Socialist MPs who are backing amendments to the law have said that it could reach first-reading stage in Parliament as early as the week starting June 10. Others in socialist circles have suggested holding a national referendum on the question, perhaps at the same time as Bulgaria’s vote in the May 2014 European Parliament elections.

Plevneliev said that there was no real reason nor a logical explanation why a well-executed reform should be changed.

“Let us set an example as a real European country. Let us be responsible towards Bulgaria’s coming generations,” he said.

Plevneliev, since taking office in January 2012, has been an advocate of referendums as direct democracy, but dismissed the idea of one on the smoking ban as a waste of money. Bulgaria’s January 2013 referendum cost about 20 million leva (about 10 million euro).

In 2012, when campaigners demanded a backtrack on the ban and draft amendment legislation was put to the parliamentary committees on health and on the economy, Plevneliev indicated that if such legislation was approved, he would use his constitutional right of veto.

The constitution gives the President a limited right of veto. In the event of the head of state referring legislation back to the National Assembly, Bulgaria’s unicameral Parliament, the veto may be overturned by a simple majority of MPs.

Separately, the Ministry of Health said that in the year since June 1 2012 when the full ban on smoking in enclosed public places came into force, 1040 fines had been issued, totalling 668 150 leva.

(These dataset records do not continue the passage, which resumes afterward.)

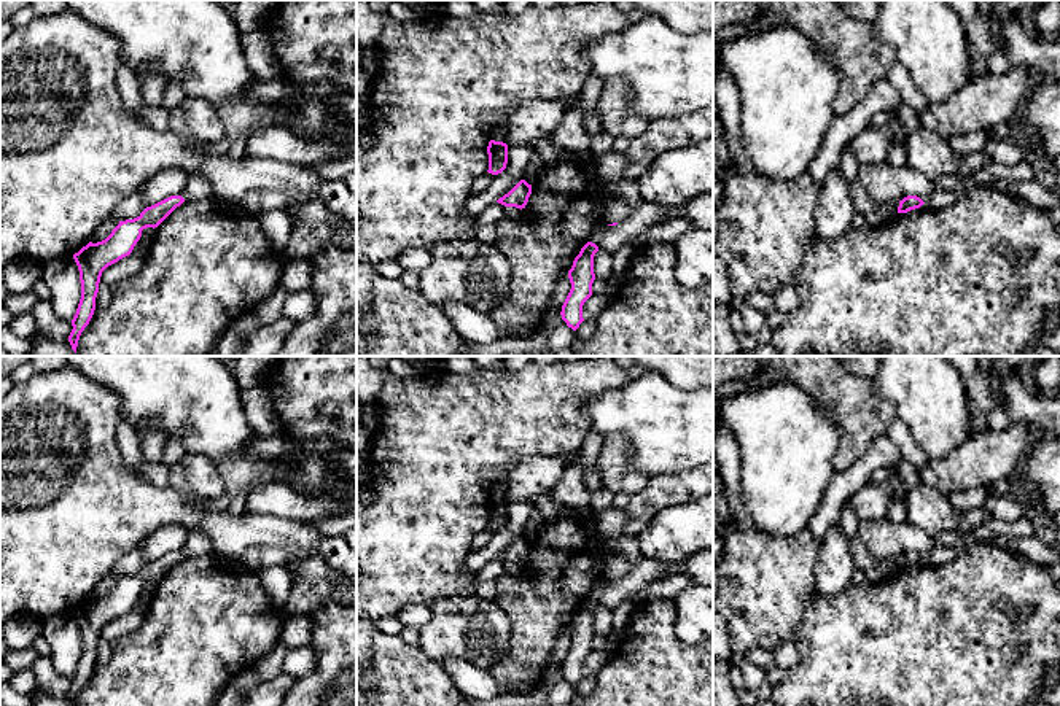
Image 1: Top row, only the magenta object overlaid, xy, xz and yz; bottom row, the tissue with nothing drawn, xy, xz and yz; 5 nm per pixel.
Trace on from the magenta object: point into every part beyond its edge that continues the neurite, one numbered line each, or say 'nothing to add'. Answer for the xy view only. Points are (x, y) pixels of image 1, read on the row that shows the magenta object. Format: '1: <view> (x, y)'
nothing to add

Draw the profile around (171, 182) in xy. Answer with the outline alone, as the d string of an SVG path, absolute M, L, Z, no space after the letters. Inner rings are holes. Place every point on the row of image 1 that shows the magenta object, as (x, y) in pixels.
M167 169L153 175L142 188L142 197L148 207L170 197L180 196L188 173L180 169Z

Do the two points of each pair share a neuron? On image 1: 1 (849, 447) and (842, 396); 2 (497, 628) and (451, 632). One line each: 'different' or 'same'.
1: same
2: same

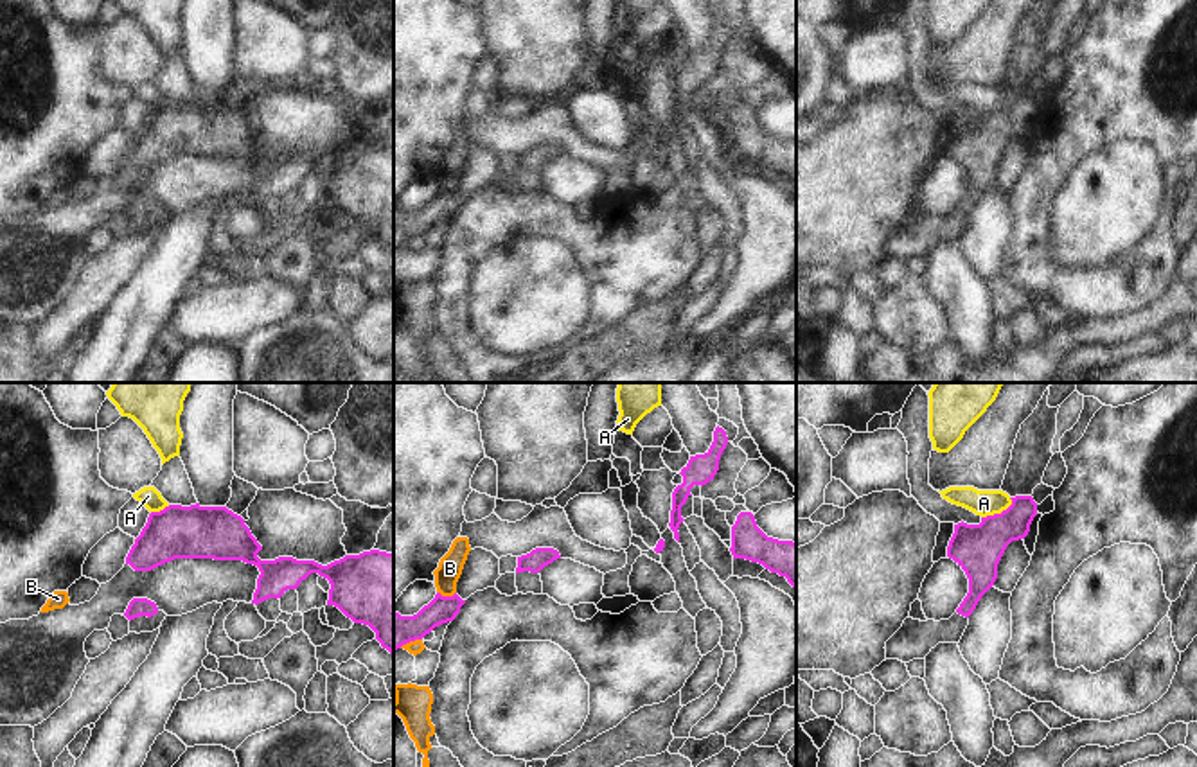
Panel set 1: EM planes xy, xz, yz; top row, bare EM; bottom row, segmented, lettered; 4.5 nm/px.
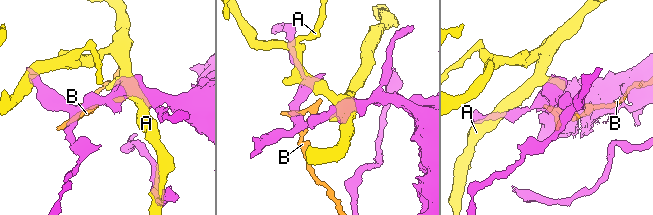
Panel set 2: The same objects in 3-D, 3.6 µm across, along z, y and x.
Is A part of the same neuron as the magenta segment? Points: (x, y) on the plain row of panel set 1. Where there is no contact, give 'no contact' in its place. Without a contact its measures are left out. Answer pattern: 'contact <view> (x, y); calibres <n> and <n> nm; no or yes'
contact yz (998, 112); calibres 220 and 120 nm; no

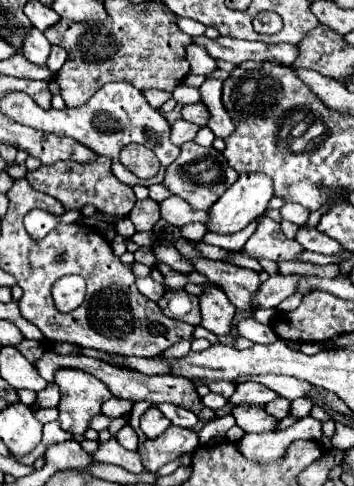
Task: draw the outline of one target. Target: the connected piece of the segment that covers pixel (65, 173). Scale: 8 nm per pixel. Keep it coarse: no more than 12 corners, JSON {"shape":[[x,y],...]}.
{"shape":[[58,161],[28,171],[36,191],[66,211],[94,205],[128,215],[132,187],[116,181],[112,161]]}

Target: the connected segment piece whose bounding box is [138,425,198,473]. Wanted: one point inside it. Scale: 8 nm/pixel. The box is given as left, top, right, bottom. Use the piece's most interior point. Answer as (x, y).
(154, 453)

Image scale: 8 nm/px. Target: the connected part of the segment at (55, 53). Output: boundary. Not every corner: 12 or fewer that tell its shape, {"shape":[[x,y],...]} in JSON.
{"shape":[[52,47],[48,69],[56,73],[66,61],[62,47]]}

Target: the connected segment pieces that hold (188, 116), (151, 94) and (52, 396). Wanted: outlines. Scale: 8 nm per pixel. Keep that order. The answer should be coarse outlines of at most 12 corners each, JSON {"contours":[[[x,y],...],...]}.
{"contours":[[[204,103],[182,107],[182,119],[204,127],[210,111]],[[146,91],[148,103],[154,109],[160,109],[166,99],[170,99],[166,91]],[[48,383],[38,393],[38,407],[56,407],[60,391],[54,383]]]}

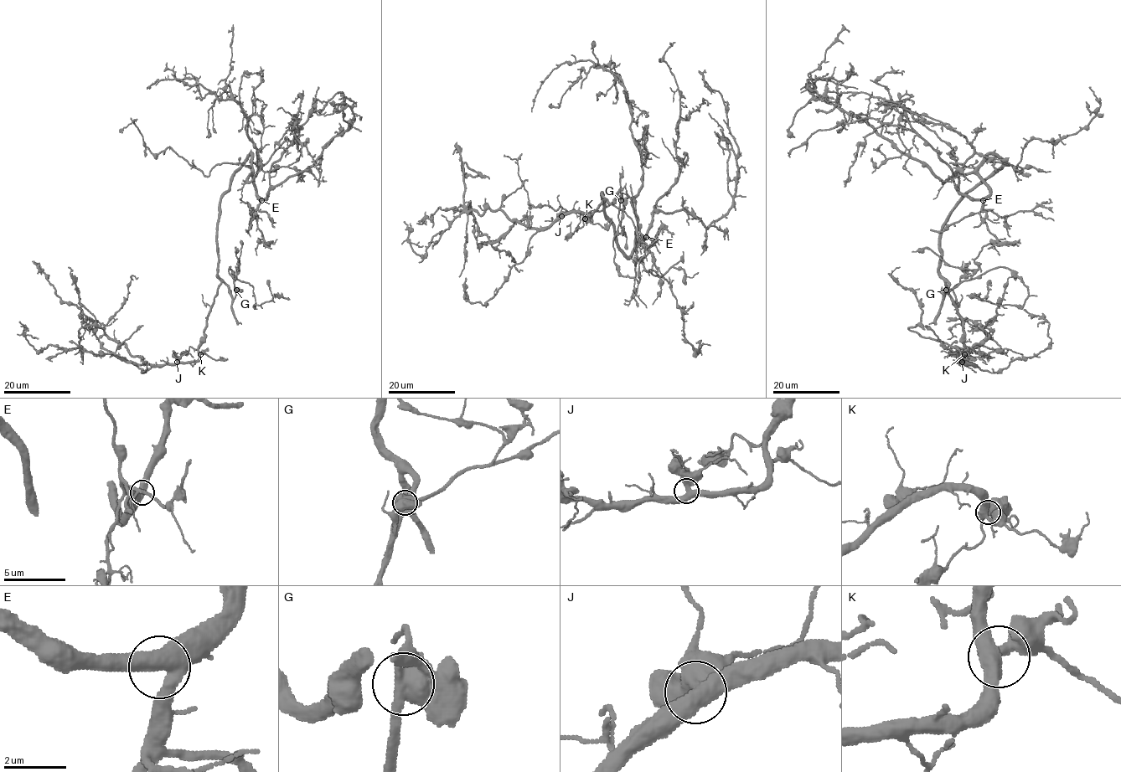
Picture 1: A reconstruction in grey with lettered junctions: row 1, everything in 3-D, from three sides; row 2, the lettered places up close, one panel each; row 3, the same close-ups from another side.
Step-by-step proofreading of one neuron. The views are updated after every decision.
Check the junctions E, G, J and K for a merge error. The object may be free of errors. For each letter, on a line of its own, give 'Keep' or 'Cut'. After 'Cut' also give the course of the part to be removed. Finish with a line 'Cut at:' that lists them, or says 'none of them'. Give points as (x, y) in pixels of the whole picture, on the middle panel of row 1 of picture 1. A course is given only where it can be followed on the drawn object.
E: Keep
G: Keep
J: Keep
K: Keep
Cut at: none of them

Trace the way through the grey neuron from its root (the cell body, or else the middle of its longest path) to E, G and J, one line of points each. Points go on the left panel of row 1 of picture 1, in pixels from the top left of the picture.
E: (219, 208), (219, 199), (228, 191), (232, 176), (250, 154), (254, 185), (261, 200)
G: (219, 208), (217, 275), (234, 298), (236, 290)
J: (219, 208), (217, 276), (221, 284), (209, 310), (204, 341), (198, 348), (198, 358), (188, 362), (177, 362)

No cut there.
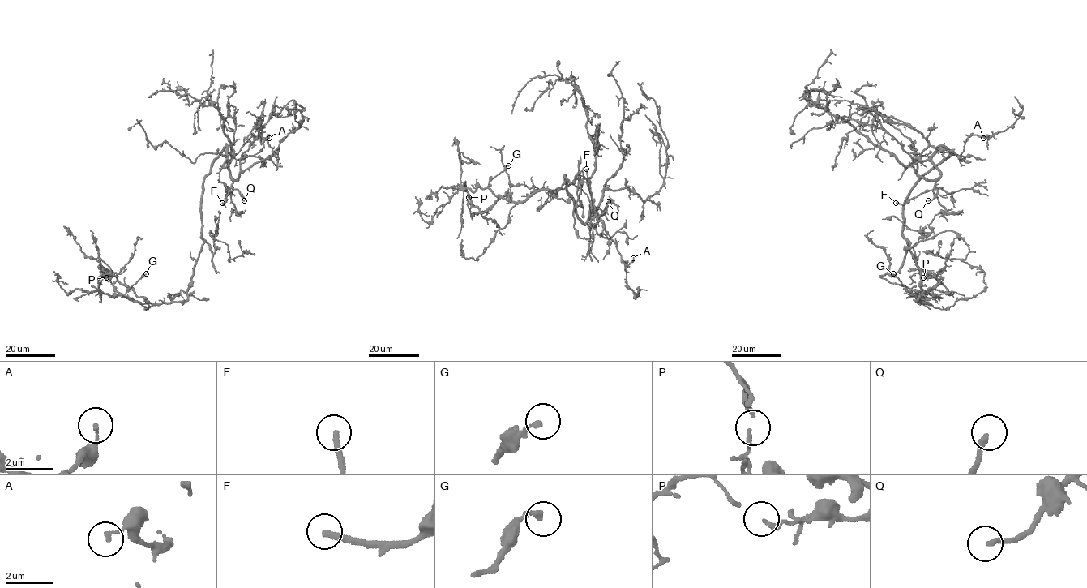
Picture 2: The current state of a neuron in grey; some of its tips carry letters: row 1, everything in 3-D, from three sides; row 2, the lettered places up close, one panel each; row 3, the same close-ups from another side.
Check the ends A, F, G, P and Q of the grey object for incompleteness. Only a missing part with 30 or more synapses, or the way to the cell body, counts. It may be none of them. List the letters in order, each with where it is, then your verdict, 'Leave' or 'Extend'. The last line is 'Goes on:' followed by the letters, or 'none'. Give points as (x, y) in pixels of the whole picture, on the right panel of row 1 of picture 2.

Between June 1 2012 and May 31 2013, regional health inspectors conducted a total of 215 207 checks at places during the country, day and night.

Several places were checked more than once to establish whether breaches of the law had been corrected.

There were close to 43 000 inspections of eating places, 25 593 inspections of schools and kindergartens and 50 715 inspections at health facilities. Other places inspected included railway stations, bus stations, banks, office buildings, public toilets, shopping centres, theatres and cinemas, hotels and motels, gambling halls, barbers, hairdressers and beauty salons, fitness centres, swimming pools, hostels, old-age homes and internet cafes.

The ministry said that there had been 2708 inspections at outdoor public places, including areas adjacent to kindergartens and playgrounds, sports facilities and cultural events.

The most violations of the ban were found in, respectively, Sofia, Plovdiv, Dobrich, Varna and Blagoevgrad.